* What the task requires
Give back the listing below line for line, word for word, and leave out any pictures.

* The records
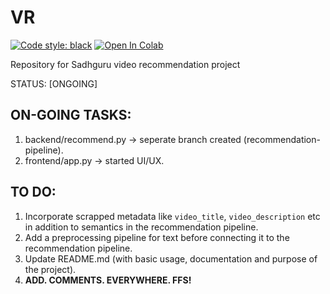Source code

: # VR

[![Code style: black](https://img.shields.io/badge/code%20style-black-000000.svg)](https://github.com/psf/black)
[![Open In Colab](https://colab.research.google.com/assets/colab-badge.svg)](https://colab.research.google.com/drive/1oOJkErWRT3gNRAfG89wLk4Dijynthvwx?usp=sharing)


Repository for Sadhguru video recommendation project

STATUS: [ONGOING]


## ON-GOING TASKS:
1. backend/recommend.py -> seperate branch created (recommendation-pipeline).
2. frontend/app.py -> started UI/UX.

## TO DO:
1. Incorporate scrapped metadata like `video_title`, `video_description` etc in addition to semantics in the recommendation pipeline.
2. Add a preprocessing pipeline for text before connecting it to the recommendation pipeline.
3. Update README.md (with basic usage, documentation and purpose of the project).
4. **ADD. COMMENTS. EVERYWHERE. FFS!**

* Your response
Source code

: # VR

[![Code style: black](https://img.shields.io/badge/code%20style-black-000000.svg)](https://github.com/psf/black)
[![Open In Colab](https://colab.research.google.com/assets/colab-badge.svg)](https://colab.research.google.com/drive/1oOJkErWRT3gNRAfG89wLk4Dijynthvwx?usp=sharing)


Repository for Sadhguru video recommendation project

STATUS: [ONGOING]


## ON-GOING TASKS:
1. backend/recommend.py -> seperate branch created (recommendation-pipeline).
2. frontend/app.py -> started UI/UX.

## TO DO:
1. Incorporate scrapped metadata like `video_title`, `video_description` etc in addition to semantics in the recommendation pipeline.
2. Add a preprocessing pipeline for text before connecting it to the recommendation pipeline.
3. Update README.md (with basic usage, documentation and purpose of the project).
4. **ADD. COMMENTS. EVERYWHERE. FFS!**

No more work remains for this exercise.